In football, Derby County were on their way to winning their first English Division One title under the genius management of Brian Clough. Ahead of the budget they beat Leicester 3-0, while Liverpool, their rivals for the title, thrashed Newcastle 5-0 . Leeds United were busy dispensing with Tottenham 2-1 in the FA Cup on their way to eventually winning it. In Scotland, Celtic were heading to the seventh of nine consecutive titles, while Glasgow Rangers would eventually lift the now-defunct European Cup-Winners Cup that year.

Brian Clough (left) and his assistant Peter Taylor show off the League Championship trophy to jubilant Derby County fans in May 1972. 
Photograph: PA Photos/PA

In rugby union, Scotland had won the Calcutta Cup 23-9 against England at Murrayfield the weekend before the budget, in a Five Nations tournament truncated by the political upheaval following Bloody Sunday in Northern Ireland that January, which meant Ireland’s home fixtures against Scotland and Wales were cancelled.

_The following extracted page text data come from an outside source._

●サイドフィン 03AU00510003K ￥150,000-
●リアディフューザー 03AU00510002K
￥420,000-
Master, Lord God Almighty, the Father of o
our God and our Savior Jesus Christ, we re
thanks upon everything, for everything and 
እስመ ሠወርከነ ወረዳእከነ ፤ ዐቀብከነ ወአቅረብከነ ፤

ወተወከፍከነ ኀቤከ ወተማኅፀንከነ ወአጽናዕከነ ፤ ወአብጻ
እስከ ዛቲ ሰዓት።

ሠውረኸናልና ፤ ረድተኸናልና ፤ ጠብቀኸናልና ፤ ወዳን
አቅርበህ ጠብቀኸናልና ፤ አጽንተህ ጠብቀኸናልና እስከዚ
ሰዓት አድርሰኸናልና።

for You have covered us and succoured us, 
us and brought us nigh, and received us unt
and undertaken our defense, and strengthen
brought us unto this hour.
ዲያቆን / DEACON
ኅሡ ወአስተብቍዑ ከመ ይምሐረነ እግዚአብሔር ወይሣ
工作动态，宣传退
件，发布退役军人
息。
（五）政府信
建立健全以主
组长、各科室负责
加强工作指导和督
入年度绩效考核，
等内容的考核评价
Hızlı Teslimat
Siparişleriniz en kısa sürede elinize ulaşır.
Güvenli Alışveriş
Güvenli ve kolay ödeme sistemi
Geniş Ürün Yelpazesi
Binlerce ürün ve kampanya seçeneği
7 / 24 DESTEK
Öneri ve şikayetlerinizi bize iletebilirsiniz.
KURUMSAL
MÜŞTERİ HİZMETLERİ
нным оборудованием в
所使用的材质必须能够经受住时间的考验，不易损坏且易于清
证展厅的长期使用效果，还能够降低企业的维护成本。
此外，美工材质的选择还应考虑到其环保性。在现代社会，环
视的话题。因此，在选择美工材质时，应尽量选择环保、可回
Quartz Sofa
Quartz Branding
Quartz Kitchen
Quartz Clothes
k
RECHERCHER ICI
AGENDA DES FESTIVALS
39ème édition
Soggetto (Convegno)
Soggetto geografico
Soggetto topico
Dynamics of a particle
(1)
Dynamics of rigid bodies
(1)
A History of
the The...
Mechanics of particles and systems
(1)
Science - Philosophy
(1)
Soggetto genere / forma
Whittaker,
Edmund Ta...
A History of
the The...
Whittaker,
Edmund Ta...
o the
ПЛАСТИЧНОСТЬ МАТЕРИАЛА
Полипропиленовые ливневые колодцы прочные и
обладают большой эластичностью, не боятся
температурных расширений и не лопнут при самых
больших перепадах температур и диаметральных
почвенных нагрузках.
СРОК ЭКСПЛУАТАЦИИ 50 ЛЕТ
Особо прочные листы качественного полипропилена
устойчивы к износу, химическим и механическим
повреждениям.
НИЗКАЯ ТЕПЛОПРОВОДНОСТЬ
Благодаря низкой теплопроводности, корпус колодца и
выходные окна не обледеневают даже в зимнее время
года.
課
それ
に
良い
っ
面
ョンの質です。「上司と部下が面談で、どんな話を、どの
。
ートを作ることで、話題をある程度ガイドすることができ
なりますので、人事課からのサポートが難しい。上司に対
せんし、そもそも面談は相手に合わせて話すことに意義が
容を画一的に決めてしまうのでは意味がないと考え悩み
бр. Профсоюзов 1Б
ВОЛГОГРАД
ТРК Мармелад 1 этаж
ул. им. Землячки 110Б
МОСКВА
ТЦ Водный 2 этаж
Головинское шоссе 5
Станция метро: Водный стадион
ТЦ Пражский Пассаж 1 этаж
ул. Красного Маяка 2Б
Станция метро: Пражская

Elsewhere in sport, Eddy Merckx won both the Giro D’Italia and Tour de France, Jack Nicklaus was the highest earner on the golf circuit, Alex Higgins was world snooker champion, and Emerson Fittipaldi took the F1 crown.
Also in the news

Nasa launched Pioneer 10 in March on its way to study Jupiter before becoming the first human-made object to leave the solar system, and Apollo 16 was scheduled to head to the moon in early April. The Godfather had its premiere in New York before going on to be the highest-grossing movie of the year ahead of The Poseidon Adventure.

Nasa’s Pioneer 10 spacecraft. Photograph: Associated Press

Closer to home, just a few days after the budget London would impose direct rule on Northern Ireland, and the summer of 1972 was the last time you could legally leave school at 15. The age was raised to 16 from 1 September.
The more things change …

Some things remain surprisingly constant. When Barber stood up to make his budget speech, the third Doctor Who, Jon Pertwee, was part of the way through a six-part adventure pitting him against The Sea Devils – monsters that returned to celebrate their own own 50th anniversary in this year’s Doctor Who Easter Special starring the 13th Doctor, Jodie Whittaker.
And what happened to Anthony Barber?

Within months of his budget the chancellor was forced to float the pound, which led to a sharp decrease in its value and huge inflationary pressure on the economy, which failed to grow in the way his tax-cutting measures had been intended to stimulate. After industrial unrest, Ted Heath called a general election early in 1974 and Barber lost his job as chancellor as Harold Wilson was returned to office with a minority Labour government. Barber did not stand for re-election when Wilson called the second general election of 1974 in October in a bid to secure a majority, which he narrowly achieved. Barber went off to work in the world of banking, where at one point a certain John Major was under his tutelage.